— SHORT EXERCISE —
Can you give the lines of the records between the line holding "Community: Community -> Advertising" and the line holding "Onboard: Onboard -> Function", inclusive, as a numbered list with blank lines dropped? Leave the pictures out of your answer.

— DATA FOR PROCESSING —
★ ★ ★

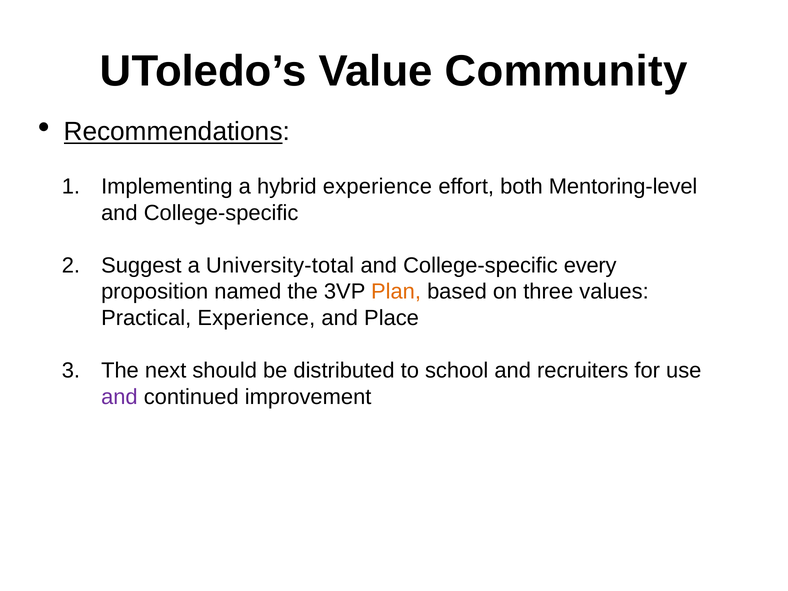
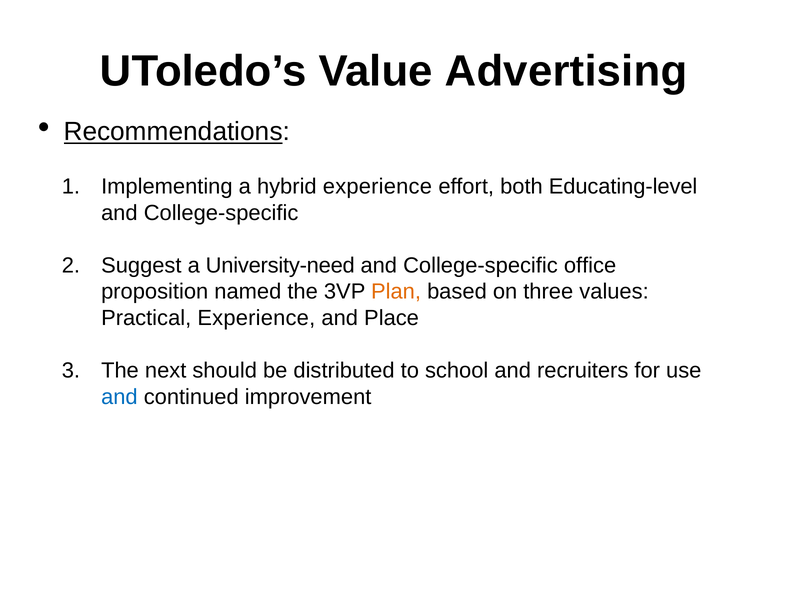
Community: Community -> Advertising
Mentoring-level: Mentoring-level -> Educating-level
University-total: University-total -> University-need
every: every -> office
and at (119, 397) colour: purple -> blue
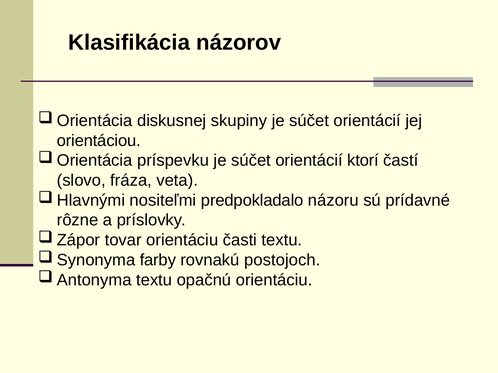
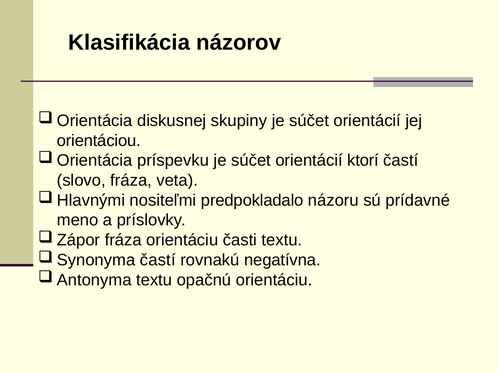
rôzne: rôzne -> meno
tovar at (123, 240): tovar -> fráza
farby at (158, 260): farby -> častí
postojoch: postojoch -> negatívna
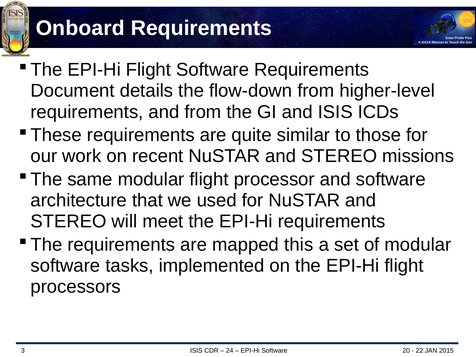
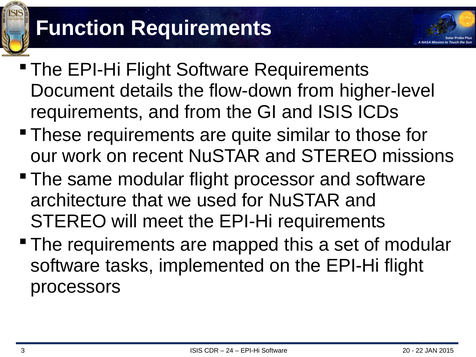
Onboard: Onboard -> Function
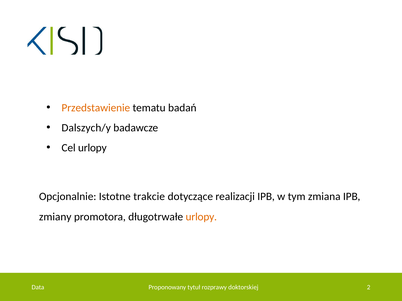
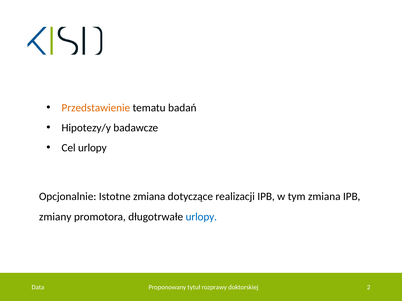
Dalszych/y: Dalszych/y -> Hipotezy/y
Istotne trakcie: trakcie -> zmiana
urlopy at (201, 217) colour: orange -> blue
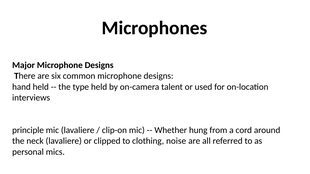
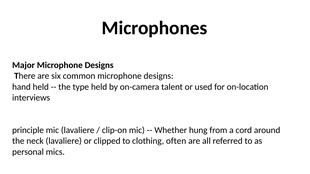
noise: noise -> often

★ ★ ★

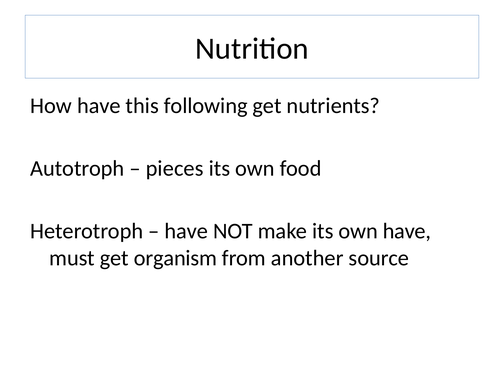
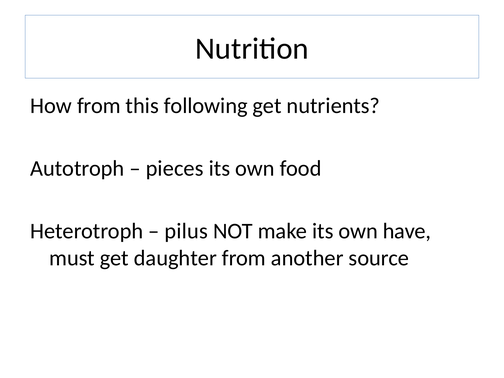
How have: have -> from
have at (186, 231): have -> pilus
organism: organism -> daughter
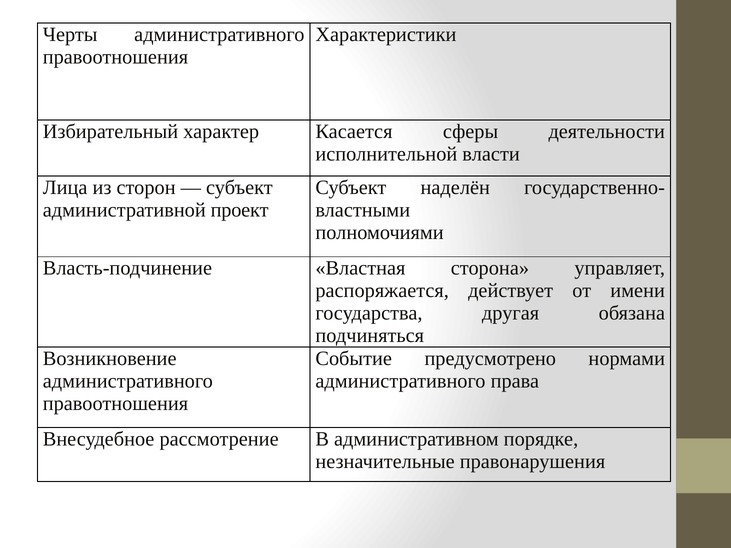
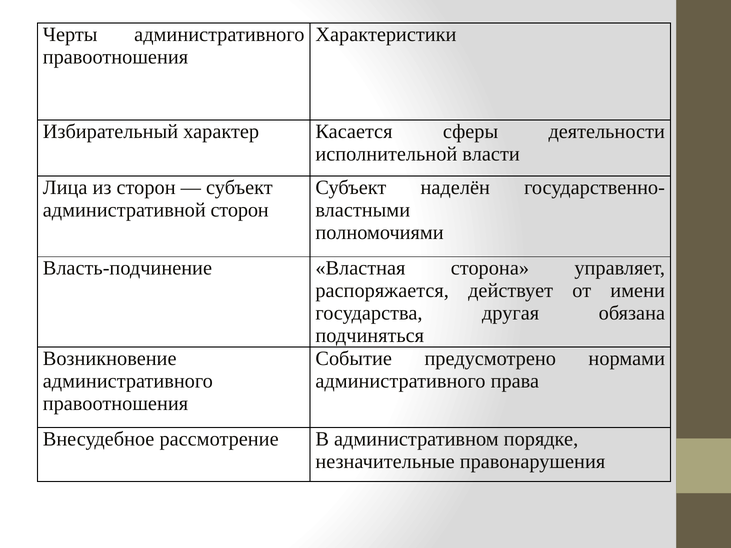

★ ★ ★

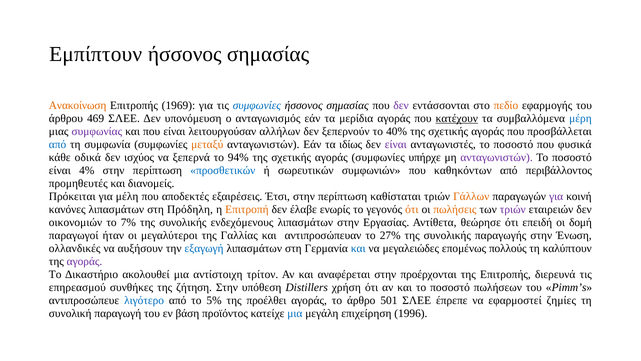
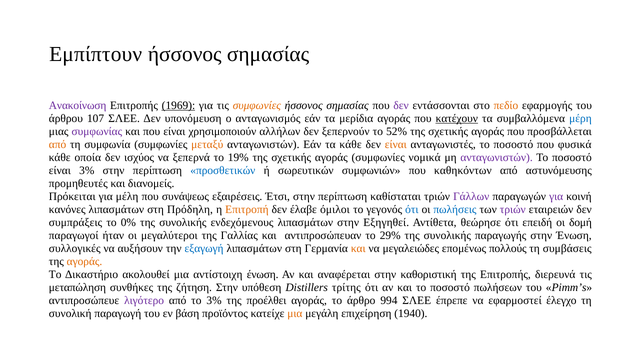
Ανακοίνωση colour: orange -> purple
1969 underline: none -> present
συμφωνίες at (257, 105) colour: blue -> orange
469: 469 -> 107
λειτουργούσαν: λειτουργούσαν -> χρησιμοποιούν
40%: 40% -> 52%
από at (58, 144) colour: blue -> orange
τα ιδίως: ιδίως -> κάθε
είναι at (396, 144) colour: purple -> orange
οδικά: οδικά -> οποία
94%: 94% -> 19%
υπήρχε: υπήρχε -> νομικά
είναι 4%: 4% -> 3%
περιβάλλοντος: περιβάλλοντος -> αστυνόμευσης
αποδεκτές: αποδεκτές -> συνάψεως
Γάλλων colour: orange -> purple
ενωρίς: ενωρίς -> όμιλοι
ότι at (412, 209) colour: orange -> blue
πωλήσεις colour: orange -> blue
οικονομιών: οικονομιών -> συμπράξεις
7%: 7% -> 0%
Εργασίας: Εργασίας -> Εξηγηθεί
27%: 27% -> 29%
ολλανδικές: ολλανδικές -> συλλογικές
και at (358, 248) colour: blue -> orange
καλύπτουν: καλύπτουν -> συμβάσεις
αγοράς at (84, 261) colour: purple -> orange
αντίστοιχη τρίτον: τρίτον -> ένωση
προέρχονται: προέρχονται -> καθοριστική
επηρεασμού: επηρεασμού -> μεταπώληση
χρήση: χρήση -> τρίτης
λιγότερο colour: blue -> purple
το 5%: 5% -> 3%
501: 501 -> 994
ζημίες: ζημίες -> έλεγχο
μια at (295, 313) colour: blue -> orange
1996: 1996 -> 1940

★ ★ ★

— FULL OUTPUT —
1. Community: Community -> Advertising
2. Mentoring-level: Mentoring-level -> Educating-level
3. University-total: University-total -> University-need
4. every: every -> office
5. and at (119, 397) colour: purple -> blue
6. rôzne: rôzne -> meno
7. tovar at (123, 240): tovar -> fráza
8. farby at (158, 260): farby -> častí
9. postojoch: postojoch -> negatívna
10. Onboard: Onboard -> Function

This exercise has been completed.